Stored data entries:
####

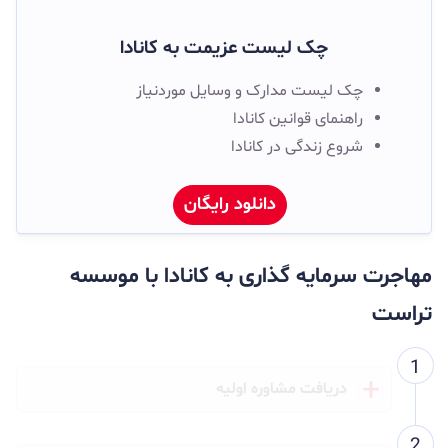
چک لیست عزیمت به کانادا
چک لیست مدارک و وسایل موردنیاز
راهنمای قوانین کانادا
شروع زندگی در کانادا
دانلود رایگان
مهاجرت سرمایه گذاری به کانادا با موسسه
تراست
دریافت مشاوره اولیه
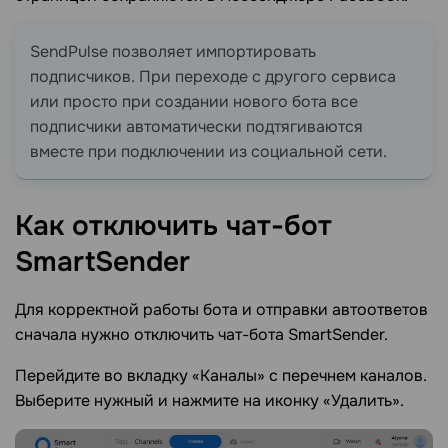
SendPulse позволяет импортировать
подписчиков. При переходе с другого сервиса
или просто при создании нового бота все
подписчики автоматически подтягиваются
вместе при подключении из социальной сети.
Как отключить чат-бот
SmartSender
Для корректной работы бота и отправки автоответов
сначала нужно отключить чат-бота SmartSender.
Перейдите во вкладку «Каналы» с перечнем каналов.
Выберите нужный и нажмите на иконку «Удалить».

####

**WORK ORDER:**
Copy the entries exactly. Leave out the images.

**RESPONSE BOX:**
چک لیست عزیمت به کانادا
چک لیست مدارک و وسایل موردنیاز
راهنمای قوانین کانادا
شروع زندگی در کانادا
دانلود رایگان
مهاجرت سرمایه گذاری به کانادا با موسسه
تراست
دریافت مشاوره اولیه
SendPulse позволяет импортировать
подписчиков. При переходе с другого сервиса
или просто при создании нового бота все
подписчики автоматически подтягиваются
вместе при подключении из социальной сети.
Как отключить чат-бот
SmartSender
Для корректной работы бота и отправки автоответов
сначала нужно отключить чат-бота SmartSender.
Перейдите во вкладку «Каналы» с перечнем каналов.
Выберите нужный и нажмите на иконку «Удалить».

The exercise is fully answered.